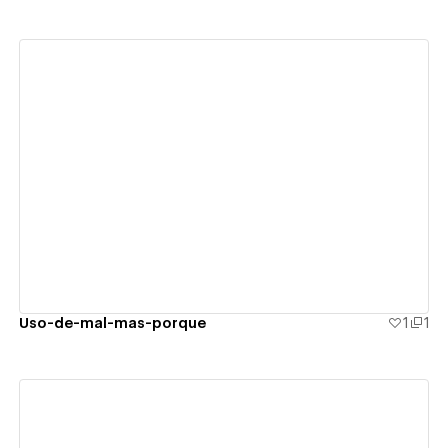
View details
Uso-de-mal-mas-porque
1
1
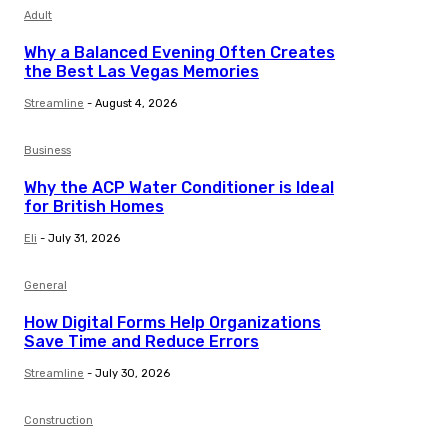
Adult
Why a Balanced Evening Often Creates
the Best Las Vegas Memories
Streamline
-
August 4, 2026
Business
Why the ACP Water Conditioner is Ideal
for British Homes
Eli
-
July 31, 2026
General
How Digital Forms Help Organizations
Save Time and Reduce Errors
Streamline
-
July 30, 2026
Construction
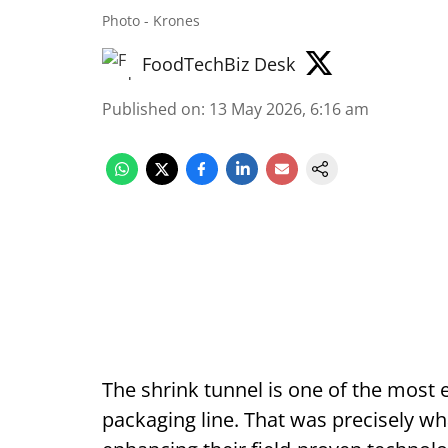
Photo - Krones
FoodTechBiz Desk
Published on
:
13 May 2026, 6:16 am
The shrink tunnel is one of the most 
packaging line. That was precisely wh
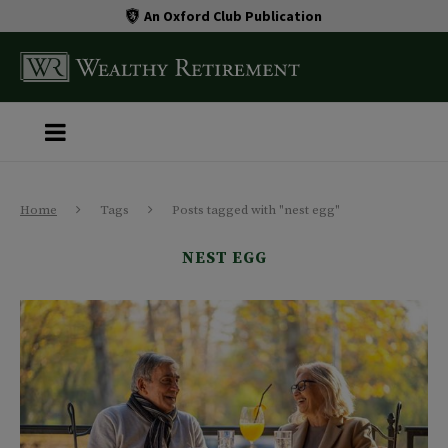
An Oxford Club Publication
Home
Tags
Posts tagged with "nest egg"
NEST EGG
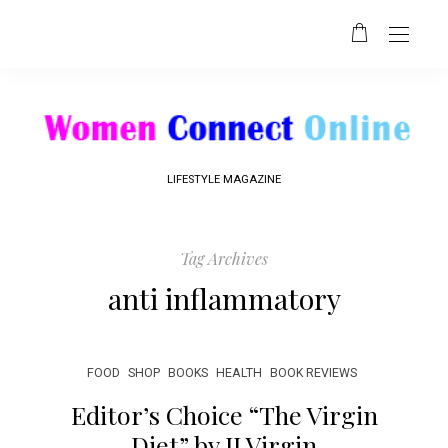
LIFESTYLE MAGAZINE
Tag Archives
anti inflammatory
FOOD
SHOP
BOOKS
HEALTH
BOOK REVIEWS
Editor’s Choice “The Virgin
Diet” by JJ Virgin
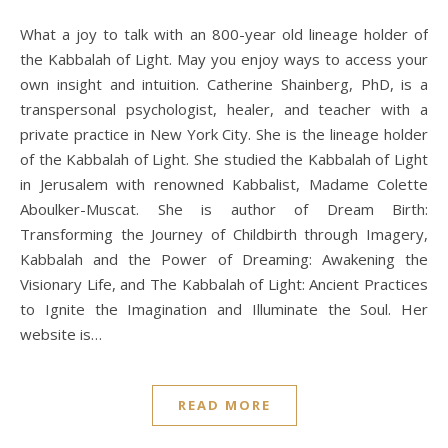
What a joy to talk with an 800-year old lineage holder of
the Kabbalah of Light. May you enjoy ways to access your
own insight and intuition. Catherine Shainberg, PhD, is a
transpersonal psychologist, healer, and teacher with a
private practice in New York City. She is the lineage holder
of the Kabbalah of Light. She studied the Kabbalah of Light
in Jerusalem with renowned Kabbalist, Madame Colette
Aboulker-Muscat. She is author of Dream Birth:
Transforming the Journey of Childbirth through Imagery,
Kabbalah and the Power of Dreaming: Awakening the
Visionary Life, and The Kabbalah of Light: Ancient Practices
to Ignite the Imagination and Illuminate the Soul. Her
website is…
READ MORE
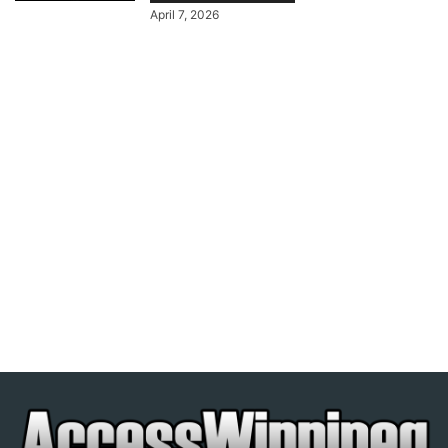
April 7, 2026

....................

#### ЗАДАНИЕ
Повторите все приведённые выше строки без каких-либо изменений. Пометки об изображениях в ответ не включайте.

#### ОТВЕТ
View details
Uso-de-mal-mas-porque
1
1
Adult
Why a Balanced Evening Often Creates
the Best Las Vegas Memories
Streamline
-
August 4, 2026
Business
Why the ACP Water Conditioner is Ideal
for British Homes
Eli
-
July 31, 2026
General
How Digital Forms Help Organizations
Save Time and Reduce Errors
Streamline
-
July 30, 2026
Construction
Photo - Krones
FoodTechBiz Desk
Published on
:
13 May 2026, 6:16 am
The shrink tunnel is one of the most 
packaging line. That was precisely wh
An Oxford Club Publication
Home
Tags
Posts tagged with "nest egg"
NEST EGG
LIFESTYLE MAGAZINE
Tag Archives
anti inflammatory
FOOD
SHOP
BOOKS
HEALTH
BOOK REVIEWS
Editor’s Choice “The Virgin
Diet” by JJ Virgin
What a joy to talk with an 800-year old lineage holder of
the Kabbalah of Light. May you enjoy ways to access your
own insight and intuition. Catherine Shainberg, PhD, is a
transpersonal psychologist, healer, and teacher with a
private practice in New York City. She is the lineage holder
of the Kabbalah of Light. She studied the Kabbalah of Light
in Jerusalem with renowned Kabbalist, Madame Colette
Aboulker-Muscat. She is author of Dream Birth:
Transforming the Journey of Childbirth through Imagery,
Kabbalah and the Power of Dreaming: Awakening the
Visionary Life, and The Kabbalah of Light: Ancient Practices
to Ignite the Imagination and Illuminate the Soul. Her
website is…
READ MORE
April 7, 2026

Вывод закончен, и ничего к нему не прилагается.